[Task list]:
1. Copy the text of the article on emergency and primary care physician teamwork between "In one common" and "Health Care Reform.", inclusive.
2. Carry on the article about emergency and primary care physician teamwork from the point where it stops.

Top of Extract to read

Emergency, Primary Care Physicians Need More Teamwork

February 25, 2011

February 25, 2011 — Emergency department (ED) physicians and their primary care counterparts all too often work poorly together, and that spells trouble for patient care, say researchers at the Center for Studying Health System Change (HSC) in a new study.

In one common example of clinical uncoordination, a primary care physician (PCP) refers a patient to a hospital ED but fails to send along pertinent chart information. Or the material gets lost in transit. As a result, the patient arrives in the ED as a medical blank slate and announces to a physician, "My doctor told me to come over here," according to the study, conducted for the nonprofit National Institute for Health Care Reform.

Operating in the dark, an ED physician may duplicate tests and procedures already performed by a PCP.

But when PCPs brief ED physicians about why they are referring a patient, patient care can become more streamlined. "It probably gets you to manage the patient a little quicker," one ED physician told researchers.

The researchers write that better communication and coordination among PCPs and ED physicians are more important than ever since the nation’s new healthcare reform law will extend insurance coverage to more than 30 million additional Americans, who will be more likely to visit EDs as a result.

Barriers Are Personal, Technological, Financial

The HSC team last year interviewed 21 pairs of ED physicians and PCPs who practiced at the same hospital in 12 communities across the country. They uncovered numerous hindrances to teamwork, some of them reflective of structural changes in medicine.

With more hospitalists on the job, fewer and fewer PCPs round at the hospital; consequently, PCPs miss the opportunity to develop close working ties with ED physicians. At the same time, the shift to group practice means that ED physicians who seek information about a patient from his or her regular doctor may end up talking to a less knowledgeable cross-covering physician instead.

Other barriers to teamwork are technological in nature. Telephones trigger time-consuming phone-tag. Faxing records does not permit real-time dialogue, nor is it readily apparent that faxes arrive at their destination or get read. That uncertainty also characterizes email, although this medium at least enables an online conversation. ED physicians and PCPs may use electronic health record (EHR) systems that cannot talk to each other.

Bottom of Extract to read
Top of Supplied records

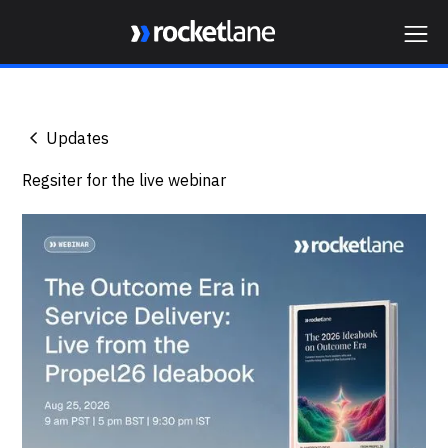
Webflow Homepage
Updates
Regsiter for the live webinar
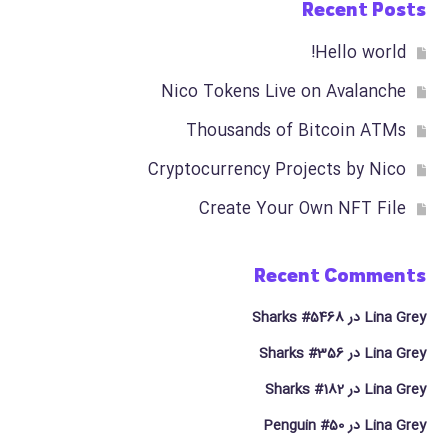
Recent Posts
Hello world!
Nico Tokens Live on Avalanche
Thousands of Bitcoin ATMs
Cryptocurrency Projects by Nico
Create Your Own NFT File
Recent Comments
Sharks #5468
در
Lina Grey
Sharks #356
در
Lina Grey
Sharks #182
در
Lina Grey
Penguin #50
در
Lina Grey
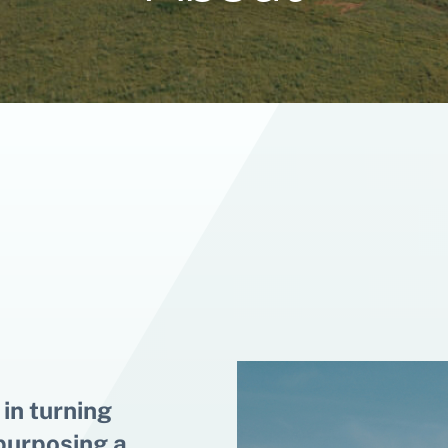
 in turning
epurposing a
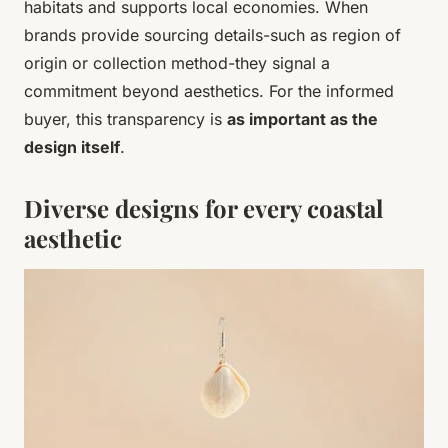
habitats and supports local economies. When
brands provide sourcing details-such as region of
origin or collection method-they signal a
commitment beyond aesthetics. For the informed
buyer, this transparency is
as important as the
design itself
.
Diverse designs for every coastal
aesthetic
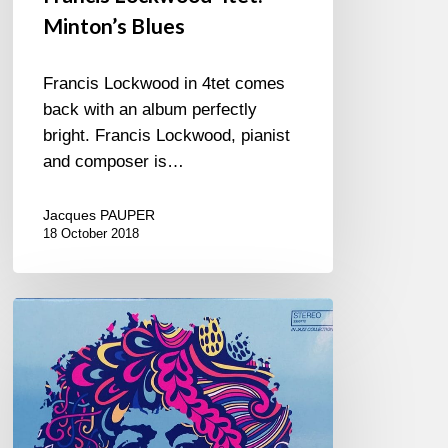
Minton’s Blues
Francis Lockwood in 4tet comes
back with an album perfectly
bright. Francis Lockwood, pianist
and composer is…
Jacques PAUPER
18 October 2018
Hendrix
in
Jazz
–
Compilation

Bottom of Supplied records

[Results for the exercise]:
1.
In one common example of clinical uncoordination, a primary care physician (PCP) refers a patient to a hospital ED but fails to send along pertinent chart information. Or the material gets lost in transit. As a result, the patient arrives in the ED as a medical blank slate and announces to a physician, "My doctor told me to come over here," according to the study, conducted for the nonprofit National Institute for Health Care Reform.

2.
Then there is money. Discussions about follow-up care for a patient leaving the ED go unreimbursed and distract both ED physicians and PCPs from the crunch of patients and billable services in their respective workplaces, the HSC researchers write.

The authors recommend wide-ranging solutions to the problem of poor coordination of ED patients. Communitywide networks of interoperable EHRs among providers would allow an ED physician to easily view medical records maintained by a PCP. Federal incentives for meaningful use of EHRs could be revised to reward that kind of data sharing. And rewarding conglomerations of physicians and hospitals for controlling the utilization of services — and therefore costs — will motivate ED physicians and PCPs to work in tandem.

More cooperation also depends on medical liability reform. Right now, ED physicians tend to be the only ones sued for malpractice when they decide not to conduct a certain test or admit a patient because a PCP told them it was unnecessary — and then something goes wrong. This unequal risk discourages ED physicians from soliciting advice from PCPs in the first place. The HSC researchers recommend that states revise their medical liability laws to give EDs a "safe harbor" from malpractice claims if they coordinate patient care with their PCP colleagues.